Süddeutsche Zeitung - Rezension
Süddeutsche Zeitung | Besprechung von 19.11.2010

Leiden mit Eiszeit
Nino Haratischwili erzählt von
Frauen, die sich das Leben nehmen
Wer ist Danielle Sarréra? Man weiß es nicht so genau. Der Mythos besagt, dass sich dahinter eine Ausreißerin verbirgt, die ihren Weltschmerz in Schulhefte notierte und sich 17-jährig am Pariser Nordbahnhof das Leben nahm. Vor allem in feministischen Kreisen wurde sie nach der posthumen Veröffentlichung ihrer Notizen zur Ikone stilisiert. Angeblich gab es Frauen, die ihr nach der Lektüre in den Tod folgten: das werthersche Phänomen. Viele behaupten, dass der französische Verleger Frédérick Tristan „Sarréra“ als Pseudonym benutzte, um seiner eigenen Kurzprosa Authentizität zu verleihen. Manche bezweifeln auch dies.
Und wer ist Jeanne Saré? Dieser Frage widmet sich Nino Haratischwili in ihrem Debütroman „Juja“, in dem sie den Sarréra-Mythos wiedererzählt. Auch hier nehmen sich Frauen das Leben in Verbindung mit einem Buch, das 1953 unter dem Titel „Die Eiszeit“ erschien und laut Klappentext in den siebziger Jahren Verkaufserfolge feierte. Auszüge daraus sind Teil von „Juja“. Hier kämpft die verzweifelte und der Welt schon halb entrückte Saré in den Straßen von Paris und in ihrer heruntergekommenen Wohnung ums Überleben; die sündige Eva, die wahnsinnige Ophelia, die vor Schmerz erstarrte Niobe und andere ihr seelisch verwandte Frauengestalten bevölkern ihren Geist.

§ **Gesammeltes Material**:
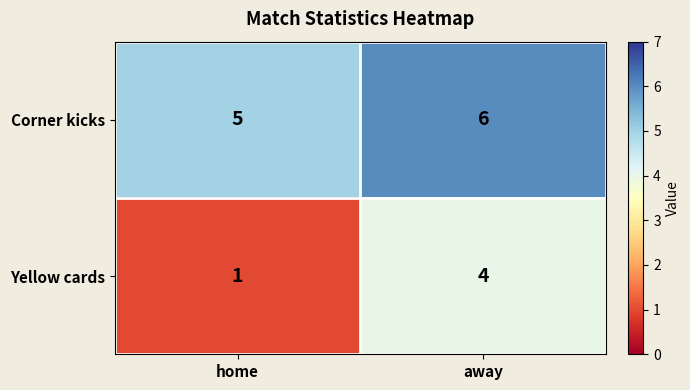

What is the sum of all Yellow cards values?

5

§ **Aufgaben**:
A) Stimmen die folgenden Aussagen mit der Rezension zu Nino Haratischwilis „Juja“ überein? Antworte jeweils mit Ja oder Nein und zitiere die entscheidenden Worte wörtlich.
(i) Dem Mythos nach nahm sich die Ausreißerin hinter Danielle Sarréra mit 17 Jahren am Pariser Nordbahnhof das Leben.
(ii) Das Buch „Die Eiszeit“ hatte laut Klappentext in den achtziger Jahren Verkaufserfolge.
(iii) „Juja“ ist nicht der erste Roman von Nino Haratischwili.
B) Nimm die Rezension zu Nino Haratischwilis Roman „Juja“ nach ihrem letzten Satz wieder auf und schreibe sie weiter.

§ **Lösungen**:
A)
(i) Ja: „sich 17-jährig am Pariser Nordbahnhof das Leben nahm“
(ii) Nein: „laut Klappentext in den siebziger Jahren Verkaufserfolge feierte“
(iii) Nein: „Dieser Frage widmet sich Nino Haratischwili in ihrem Debütroman“

B)
„Alle sagen, sie hätte Probleme. Sie hat keine. Keine mehr. Ihre Probleme sind tot.“ Nino Haratischwili fängt jenen Moment im Leben ihrer Protagonistinnen ein, in dem sie sich ihrem Schicksal ergeben und auf den selbstquälerischen Kampf eine innere Leere folgt. In dem der Tod das letzte Glück verheißt. Ihre Einsamkeit und vergebliche Sinnsuche sehen sie in den Schriften Sarés gespiegelt, die sie dazu bringen, sich ihrem Unglück zu stellen und zu entscheiden, ob und wie das Leben weitergeht. Da ist Laura, die nach einer Fehlgeburt und der Trennung von ihrem Mann die Lebenslust verliert. Olga, die von Saré aus ihrem langweiligen Uni-Leben gerissen wird und sich erstmals die Sinnfrage stellt. Und Francesca, alkoholkrank und depressiv. Sie traf das Schicksal am härtesten: Ihr Ehemann tötete zunächst den gemeinsamen fünfjährigen Sohn und dann sich selbst.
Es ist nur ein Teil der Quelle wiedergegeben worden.